- A TAP prevê subir os preços dos bilhetes nos próximos meses para compensar o aumento dos custos com combustível.
- Os resultados do primeiro trimestre de 2026 indicam que o impacto dos preços de combustível pressionará os trimestres seguintes, sendo mitigado por gestão de capacidade, controlo de custos e ajustamentos de pricing via taxa de combustível.
- A transportadora admite repercutir parte do custo nos passageiros, num contexto de volatilidade do petróleo e tensões geopolíticas no Médio Oriente.
- O Governo pretende privatizar até 49,9 por cento do capital da TAP; propostas vinculativas devem ser entregues até julho, com Air France-KLM e Lufthansa na corrida.
- O ministro das Infraestruturas afirma que a privatização é parte de uma estratégia nacional para reforçar o posicionamento de Portugal na aviação, avaliando planos industriais, conectividade e capacidade de investimento dos compradores.
A TAP revelou que prevê aumentar os preços dos bilhetes nos próximos meses para compensar a subida dos custos com combustível. A medida é anunciada no contexto dos resultados do primeiro trimestre de 2026, que apontam para um impacto relevante deste custo adicional. A transportadora afirma que a pressão sobre o setor aéreo permanece devido à volatilidade do petróleo e a tensões geopolíticas no Médio Oriente.

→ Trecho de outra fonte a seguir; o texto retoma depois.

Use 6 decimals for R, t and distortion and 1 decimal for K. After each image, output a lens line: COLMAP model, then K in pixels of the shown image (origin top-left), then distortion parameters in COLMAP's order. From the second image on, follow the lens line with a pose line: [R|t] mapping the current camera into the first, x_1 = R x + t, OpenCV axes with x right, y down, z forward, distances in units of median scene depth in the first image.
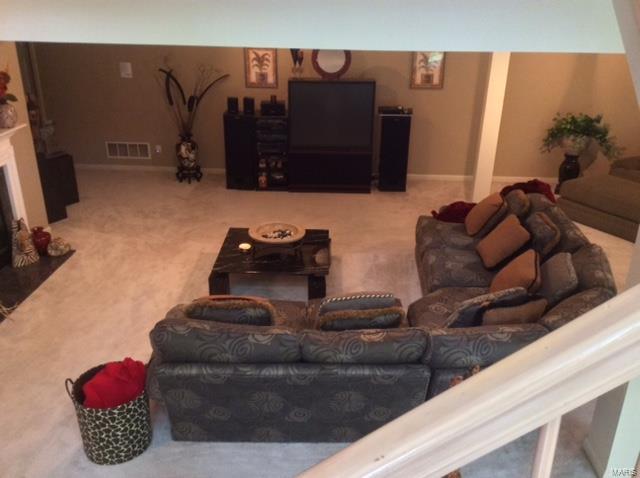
lens RADIAL K [[577.0, 0, 324.0], [0, 577.0, 240.8], [0, 0, 1]] dist [0.125922, -0.233716]
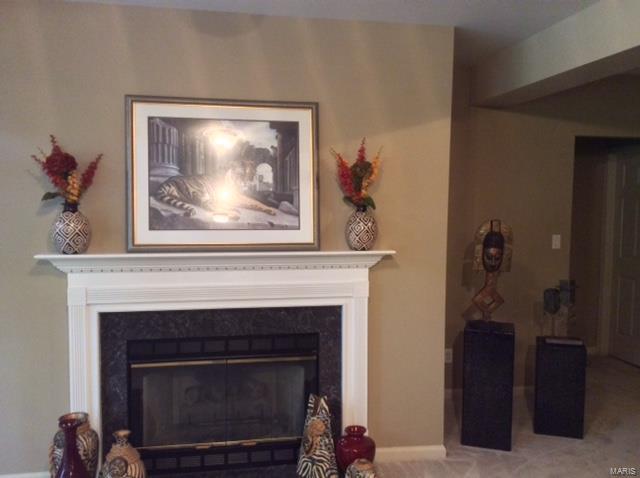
lens RADIAL K [[577.0, 0, 324.0], [0, 577.0, 240.8], [0, 0, 1]] dist [0.125922, -0.233716]
pose [[0.216726, 0.056521, -0.974595, 0.027521], [-0.388427, 0.920889, -0.032971, -0.116555], [0.895631, 0.385705, 0.221535, 0.586341]]
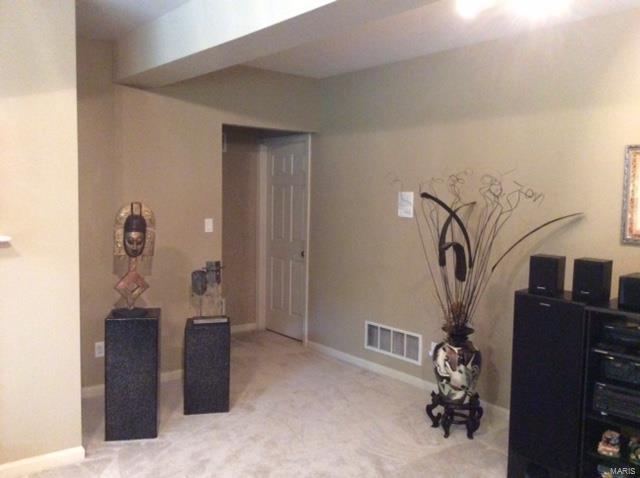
lens RADIAL K [[577.0, 0, 324.0], [0, 577.0, 240.8], [0, 0, 1]] dist [0.125922, -0.233716]
pose [[0.667377, 0.059880, -0.742309, 0.033929], [-0.302200, 0.932782, -0.196451, -0.129897], [0.680649, 0.355433, 0.640613, 0.631573]]
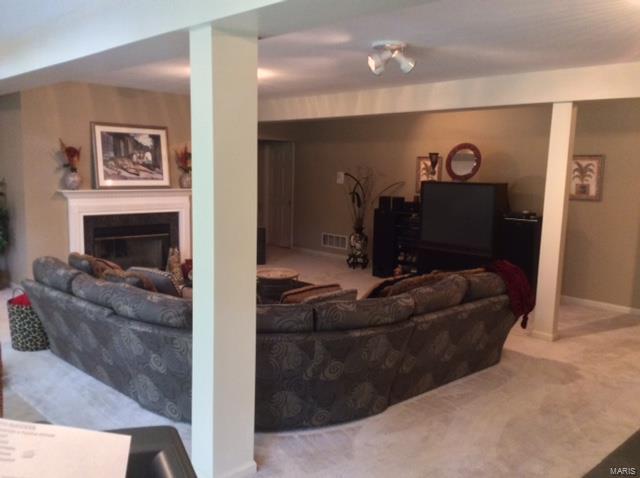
lens RADIAL K [[577.0, 0, 324.0], [0, 577.0, 240.8], [0, 0, 1]] dist [0.125922, -0.233716]
pose [[0.726113, 0.090518, -0.681591, 0.533079], [-0.283476, 0.942537, -0.176820, 0.072230], [0.626419, 0.321606, 0.710049, 0.140950]]
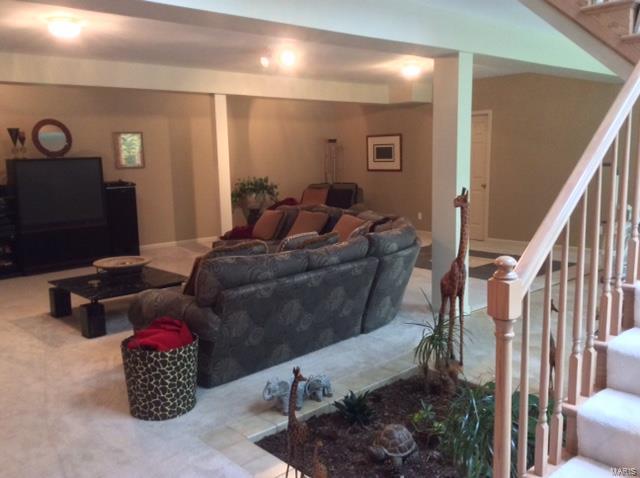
lens RADIAL K [[585.9, 0, 320.0], [0, 585.9, 239.0], [0, 0, 1]] dist [0.046146, -0.005192]
pose [[0.713876, -0.135336, 0.687070, -0.378534], [0.305768, 0.942916, -0.131966, 0.132579], [-0.629990, 0.304291, 0.714507, 0.006863]]
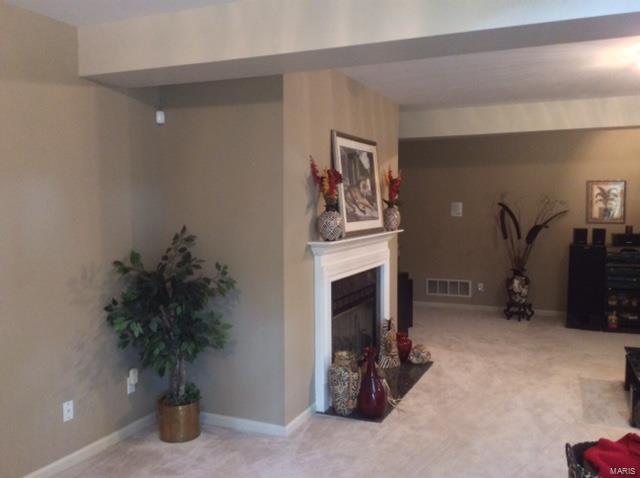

O relatório também indica que a TAP vai tentar mitigar parte destes custos por meio de gestão disciplinada da capacidade, controlo de custos e ajustes de pricing através de uma taxa de combustível. A empresa destaca que o efeito será sentido pelos passageiros, dadas as condições desafiantes do setor.
Luis Rodrigues, presidente da TAP, sublinha que a empresa vai manter o foco na disciplina, eficiência e qualidade da receita, num contexto de custos elevados e operação exigente. A gestão reforça a aposta em permanecer competitiva enquanto ajusta o modelo de negócio para enfrentar o cenário atual.
Privatização em curso
O Governo está a avançar com a privatização parcial da companhia, com a intenção de vender até 49,9% do capital. O processo mantém interessados como Air France-KLM e Lufthansa, com propostas vinculativas a entregar até julho.
Miguel Pinto Luz, ministro das Infraestruturas, disse à Lusa que a privatização não é apenas uma decisão corporativa, mas parte de uma estratégia nacional para reforçar a posição de Portugal no setor da aviação. Os critérios incluem plano industrial, conectividade e capacidade de investimento dos compradores.